── INFORMATION GIVEN

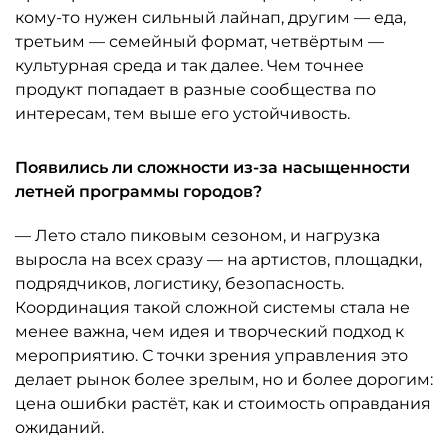
кому-то нужен сильный лайнап, другим — еда,
третьим — семейный формат, четвёртым —
культурная среда и так далее. Чем точнее
продукт попадает в разные сообщества по
интересам, тем выше его устойчивость.
Появились ли сложности из-за насыщенности
летней программы городов?
— Лето стало пиковым сезоном, и нагрузка
выросла на всех сразу — на артистов, площадки,
подрядчиков, логистику, безопасность.
Координация такой сложной системы стала не
менее важна, чем идея и творческий подход к
мероприятию. С точки зрения управления это
делает рынок более зрелым, но и более дорогим:
цена ошибки растёт, как и стоимость оправдания
ожиданий.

────

* TASK REQUIREMENTS: Write out every line of text from the records word for word, leaving out the pictures.

* WRITTEN ANSWER:
кому-то нужен сильный лайнап, другим — еда,
третьим — семейный формат, четвёртым —
культурная среда и так далее. Чем точнее
продукт попадает в разные сообщества по
интересам, тем выше его устойчивость.
Появились ли сложности из-за насыщенности
летней программы городов?
— Лето стало пиковым сезоном, и нагрузка
выросла на всех сразу — на артистов, площадки,
подрядчиков, логистику, безопасность.
Координация такой сложной системы стала не
менее важна, чем идея и творческий подход к
мероприятию. С точки зрения управления это
делает рынок более зрелым, но и более дорогим:
цена ошибки растёт, как и стоимость оправдания
ожиданий.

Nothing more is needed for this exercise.